Stored entries
______________________________

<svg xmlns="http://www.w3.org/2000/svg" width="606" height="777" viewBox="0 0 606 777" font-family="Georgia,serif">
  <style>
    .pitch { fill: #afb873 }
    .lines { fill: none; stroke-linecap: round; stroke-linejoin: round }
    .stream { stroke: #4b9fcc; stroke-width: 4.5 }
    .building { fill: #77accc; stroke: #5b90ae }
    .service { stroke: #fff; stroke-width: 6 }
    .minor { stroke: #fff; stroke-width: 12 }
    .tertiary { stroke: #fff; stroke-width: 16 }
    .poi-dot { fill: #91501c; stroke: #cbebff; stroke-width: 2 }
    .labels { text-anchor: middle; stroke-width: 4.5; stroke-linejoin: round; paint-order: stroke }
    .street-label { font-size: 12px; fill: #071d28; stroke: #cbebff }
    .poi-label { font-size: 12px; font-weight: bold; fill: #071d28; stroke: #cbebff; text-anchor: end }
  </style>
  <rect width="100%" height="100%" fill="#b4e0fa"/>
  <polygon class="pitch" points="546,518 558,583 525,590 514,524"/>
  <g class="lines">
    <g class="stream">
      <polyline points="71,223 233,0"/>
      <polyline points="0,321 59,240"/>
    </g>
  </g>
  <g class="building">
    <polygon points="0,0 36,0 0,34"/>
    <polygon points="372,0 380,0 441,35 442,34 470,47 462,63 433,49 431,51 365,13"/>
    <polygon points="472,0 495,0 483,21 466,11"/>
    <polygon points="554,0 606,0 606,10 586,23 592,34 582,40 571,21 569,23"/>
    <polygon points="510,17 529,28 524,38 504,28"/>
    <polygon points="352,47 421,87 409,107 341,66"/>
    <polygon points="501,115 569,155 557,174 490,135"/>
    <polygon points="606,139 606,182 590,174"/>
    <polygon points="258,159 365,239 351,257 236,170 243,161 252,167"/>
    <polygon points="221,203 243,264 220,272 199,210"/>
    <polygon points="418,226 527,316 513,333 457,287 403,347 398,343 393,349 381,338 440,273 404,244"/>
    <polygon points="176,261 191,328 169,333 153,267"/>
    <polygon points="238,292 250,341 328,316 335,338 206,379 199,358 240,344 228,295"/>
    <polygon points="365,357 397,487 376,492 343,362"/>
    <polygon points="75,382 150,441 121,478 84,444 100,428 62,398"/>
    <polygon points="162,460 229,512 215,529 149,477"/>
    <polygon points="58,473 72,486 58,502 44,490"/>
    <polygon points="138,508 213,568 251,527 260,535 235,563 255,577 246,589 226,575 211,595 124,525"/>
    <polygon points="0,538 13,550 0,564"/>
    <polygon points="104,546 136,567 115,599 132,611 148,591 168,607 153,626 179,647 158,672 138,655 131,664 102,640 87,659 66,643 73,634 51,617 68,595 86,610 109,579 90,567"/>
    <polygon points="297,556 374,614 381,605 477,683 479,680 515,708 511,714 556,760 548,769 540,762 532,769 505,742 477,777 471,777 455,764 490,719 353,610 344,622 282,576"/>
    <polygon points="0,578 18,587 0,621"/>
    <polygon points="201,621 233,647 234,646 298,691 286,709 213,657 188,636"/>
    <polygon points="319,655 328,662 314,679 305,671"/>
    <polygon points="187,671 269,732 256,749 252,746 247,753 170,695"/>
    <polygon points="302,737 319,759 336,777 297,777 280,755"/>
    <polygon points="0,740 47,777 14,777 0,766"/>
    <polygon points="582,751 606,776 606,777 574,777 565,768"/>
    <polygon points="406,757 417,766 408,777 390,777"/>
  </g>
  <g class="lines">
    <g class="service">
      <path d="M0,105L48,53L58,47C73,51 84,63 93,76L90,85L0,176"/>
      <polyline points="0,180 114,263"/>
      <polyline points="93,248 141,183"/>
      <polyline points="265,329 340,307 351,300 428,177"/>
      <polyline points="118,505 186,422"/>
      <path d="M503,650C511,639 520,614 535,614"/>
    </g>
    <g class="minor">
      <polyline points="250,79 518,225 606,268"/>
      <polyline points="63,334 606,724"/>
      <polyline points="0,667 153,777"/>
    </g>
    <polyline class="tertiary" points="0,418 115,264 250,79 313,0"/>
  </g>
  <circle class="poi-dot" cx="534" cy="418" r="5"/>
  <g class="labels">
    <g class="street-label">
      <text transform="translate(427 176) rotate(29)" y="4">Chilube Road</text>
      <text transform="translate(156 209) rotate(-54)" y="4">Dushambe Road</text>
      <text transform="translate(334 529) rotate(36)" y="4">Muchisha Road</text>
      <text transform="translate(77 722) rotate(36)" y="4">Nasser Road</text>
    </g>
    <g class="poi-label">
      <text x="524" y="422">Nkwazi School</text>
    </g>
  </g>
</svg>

______________________________

Set down the records again without altering a word.

=== TASK RESPONSE ===
<svg xmlns="http://www.w3.org/2000/svg" width="606" height="777" viewBox="0 0 606 777" font-family="Georgia,serif">
  <style>
    .pitch { fill: #afb873 }
    .lines { fill: none; stroke-linecap: round; stroke-linejoin: round }
    .stream { stroke: #4b9fcc; stroke-width: 4.5 }
    .building { fill: #77accc; stroke: #5b90ae }
    .service { stroke: #fff; stroke-width: 6 }
    .minor { stroke: #fff; stroke-width: 12 }
    .tertiary { stroke: #fff; stroke-width: 16 }
    .poi-dot { fill: #91501c; stroke: #cbebff; stroke-width: 2 }
    .labels { text-anchor: middle; stroke-width: 4.5; stroke-linejoin: round; paint-order: stroke }
    .street-label { font-size: 12px; fill: #071d28; stroke: #cbebff }
    .poi-label { font-size: 12px; font-weight: bold; fill: #071d28; stroke: #cbebff; text-anchor: end }
  </style>
  <rect width="100%" height="100%" fill="#b4e0fa"/>
  <polygon class="pitch" points="546,518 558,583 525,590 514,524"/>
  <g class="lines">
    <g class="stream">
      <polyline points="71,223 233,0"/>
      <polyline points="0,321 59,240"/>
    </g>
  </g>
  <g class="building">
    <polygon points="0,0 36,0 0,34"/>
    <polygon points="372,0 380,0 441,35 442,34 470,47 462,63 433,49 431,51 365,13"/>
    <polygon points="472,0 495,0 483,21 466,11"/>
    <polygon points="554,0 606,0 606,10 586,23 592,34 582,40 571,21 569,23"/>
    <polygon points="510,17 529,28 524,38 504,28"/>
    <polygon points="352,47 421,87 409,107 341,66"/>
    <polygon points="501,115 569,155 557,174 490,135"/>
    <polygon points="606,139 606,182 590,174"/>
    <polygon points="258,159 365,239 351,257 236,170 243,161 252,167"/>
    <polygon points="221,203 243,264 220,272 199,210"/>
    <polygon points="418,226 527,316 513,333 457,287 403,347 398,343 393,349 381,338 440,273 404,244"/>
    <polygon points="176,261 191,328 169,333 153,267"/>
    <polygon points="238,292 250,341 328,316 335,338 206,379 199,358 240,344 228,295"/>
    <polygon points="365,357 397,487 376,492 343,362"/>
    <polygon points="75,382 150,441 121,478 84,444 100,428 62,398"/>
    <polygon points="162,460 229,512 215,529 149,477"/>
    <polygon points="58,473 72,486 58,502 44,490"/>
    <polygon points="138,508 213,568 251,527 260,535 235,563 255,577 246,589 226,575 211,595 124,525"/>
    <polygon points="0,538 13,550 0,564"/>
    <polygon points="104,546 136,567 115,599 132,611 148,591 168,607 153,626 179,647 158,672 138,655 131,664 102,640 87,659 66,643 73,634 51,617 68,595 86,610 109,579 90,567"/>
    <polygon points="297,556 374,614 381,605 477,683 479,680 515,708 511,714 556,760 548,769 540,762 532,769 505,742 477,777 471,777 455,764 490,719 353,610 344,622 282,576"/>
    <polygon points="0,578 18,587 0,621"/>
    <polygon points="201,621 233,647 234,646 298,691 286,709 213,657 188,636"/>
    <polygon points="319,655 328,662 314,679 305,671"/>
    <polygon points="187,671 269,732 256,749 252,746 247,753 170,695"/>
    <polygon points="302,737 319,759 336,777 297,777 280,755"/>
    <polygon points="0,740 47,777 14,777 0,766"/>
    <polygon points="582,751 606,776 606,777 574,777 565,768"/>
    <polygon points="406,757 417,766 408,777 390,777"/>
  </g>
  <g class="lines">
    <g class="service">
      <path d="M0,105L48,53L58,47C73,51 84,63 93,76L90,85L0,176"/>
      <polyline points="0,180 114,263"/>
      <polyline points="93,248 141,183"/>
      <polyline points="265,329 340,307 351,300 428,177"/>
      <polyline points="118,505 186,422"/>
      <path d="M503,650C511,639 520,614 535,614"/>
    </g>
    <g class="minor">
      <polyline points="250,79 518,225 606,268"/>
      <polyline points="63,334 606,724"/>
      <polyline points="0,667 153,777"/>
    </g>
    <polyline class="tertiary" points="0,418 115,264 250,79 313,0"/>
  </g>
  <circle class="poi-dot" cx="534" cy="418" r="5"/>
  <g class="labels">
    <g class="street-label">
      <text transform="translate(427 176) rotate(29)" y="4">Chilube Road</text>
      <text transform="translate(156 209) rotate(-54)" y="4">Dushambe Road</text>
      <text transform="translate(334 529) rotate(36)" y="4">Muchisha Road</text>
      <text transform="translate(77 722) rotate(36)" y="4">Nasser Road</text>
    </g>
    <g class="poi-label">
      <text x="524" y="422">Nkwazi School</text>
    </g>
  </g>
</svg>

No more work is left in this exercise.